BEGIN QUOTED PASSAGE

By Richard Cohen Thursday, September 11, 2003;
Page A23
"Never explain, never complain," Henry Ford II said after
wrecking a car that was not a Ford, accompanied by a lovely woman
who was not his wife. This mantra, not original with Ford and always
handy, could be the motto of the Bush administration. It has veered
from one policy to another, changed direction on a dime, said one
thing and done another -- all without complaining or
explaining.
Particularly on foreign policy, George Bush has been all
over the place. During the presidential campaign, he denigrated
nation-building -- he would do no such thing. Now we are up to our
eyeballs in building a nation in Iraq, where, it could be argued,
there never was one to begin with. The gun, not the ballot box, is
what held that nation together.
Bush and company disparaged the United Nations. Now we seek
its imprimatur for the occupation of Iraq. The administration told
our European allies -- the "Old" Europe of Don Rumsfeld's scorn --
to kiss off. Now we'd like their troops and money for the effort in
Iraq. Rumsfeld, in fact, became the face of a new, pugnacious
diplomacy -- our way or the highway -- which now has been muted. The
administration has gone from Jerry Springer to Dale Carnegie in a
wink -- from in-your-face to kissy-poo, just like that.

END QUOTED PASSAGE

Extend the column on the Bush administration's shifting foreign policy, picking up after its final sentence.

BEGIN DATA EXCERPTS

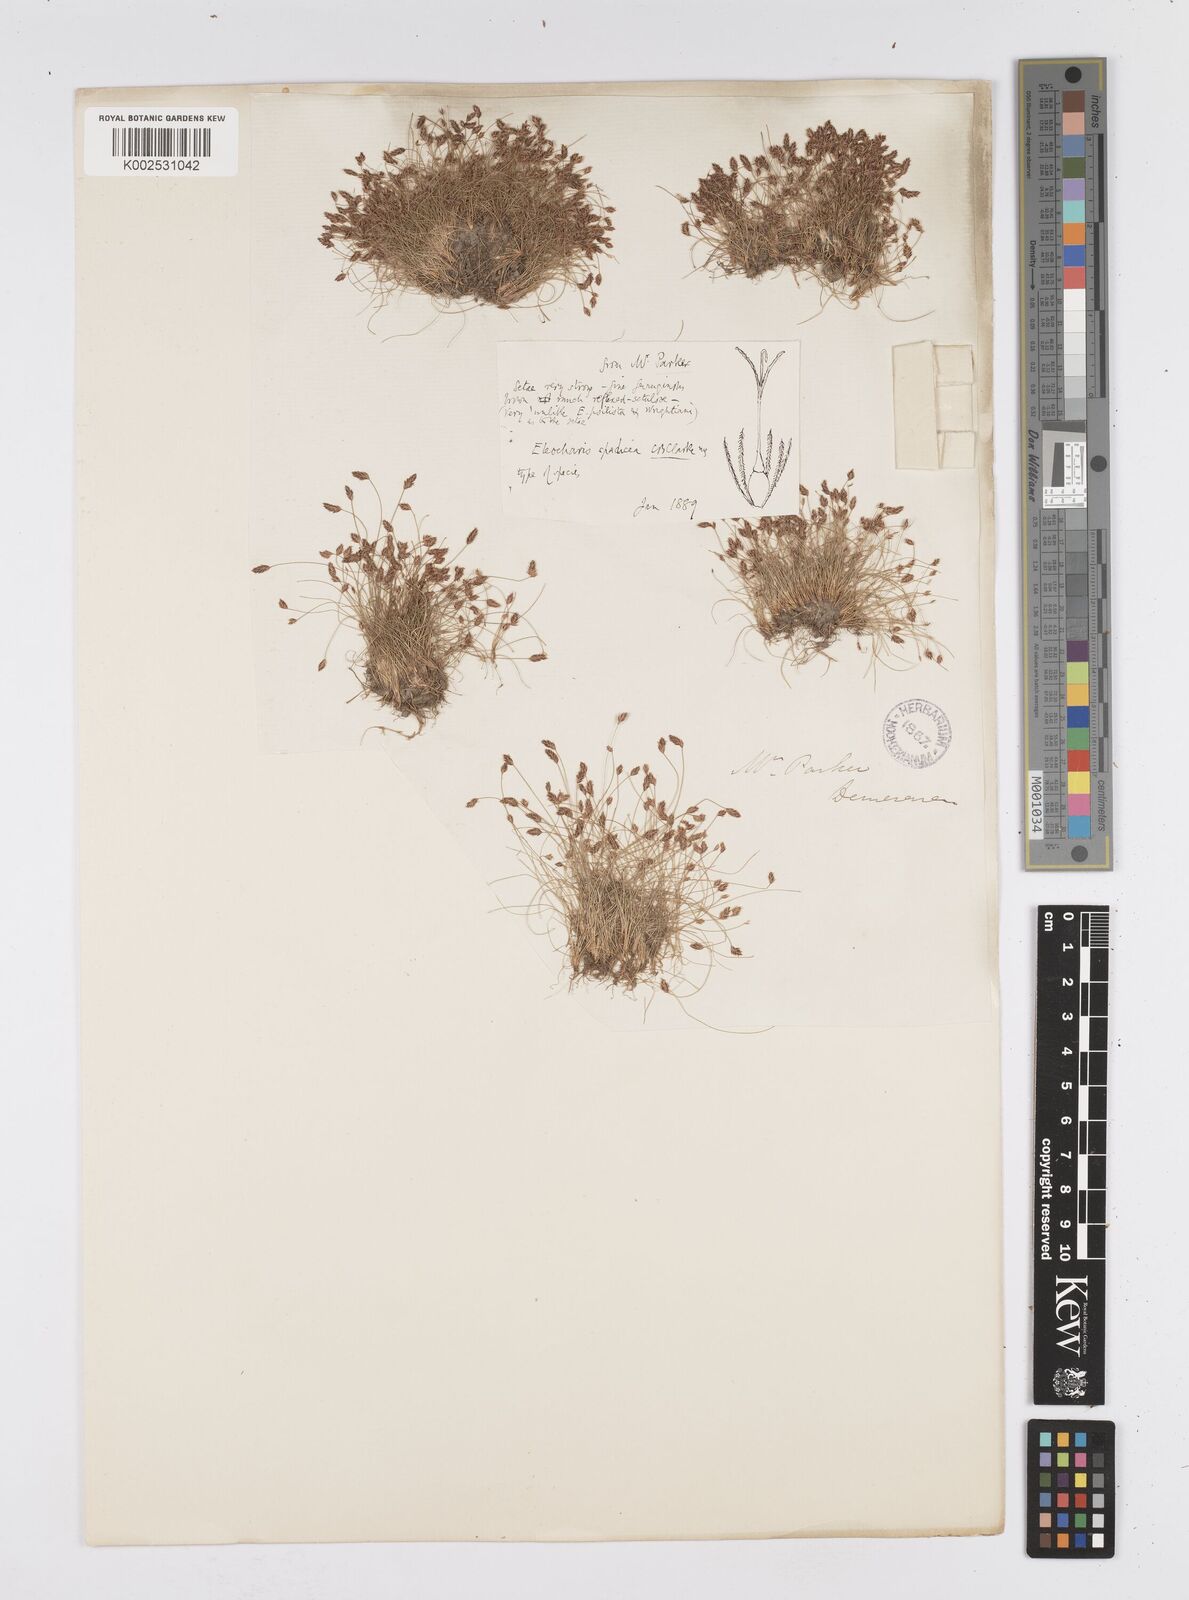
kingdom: Plantae
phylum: Tracheophyta
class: Liliopsida
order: Poales
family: Cyperaceae
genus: Eleocharis
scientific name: Eleocharis subfoliata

END DATA EXCERPTS

### FINAL ANSWER
Pragmatism and politics go hand in hand. FDR championed a
balanced budget; so did Ronald Reagan -- and they both took the
government into debt. Bill Clinton personified big government and
then pronounced the era of big government over. Papa Bush asked us
to read his lips, no new taxes, and then hiked them. Presidents,
like parents, lovers and pension managers, sometimes break
promises.
But Bush is a different kind of president because he is a
different kind of man. No one, for instance, questioned Clinton's
intelligence or his knowledge. Bush, though, was widely viewed as
slight, particularly unschooled in foreign affairs, where, above
all, he was incurious, unquestioning and -- as we have learned --
unprepared. Always, though, he was certain.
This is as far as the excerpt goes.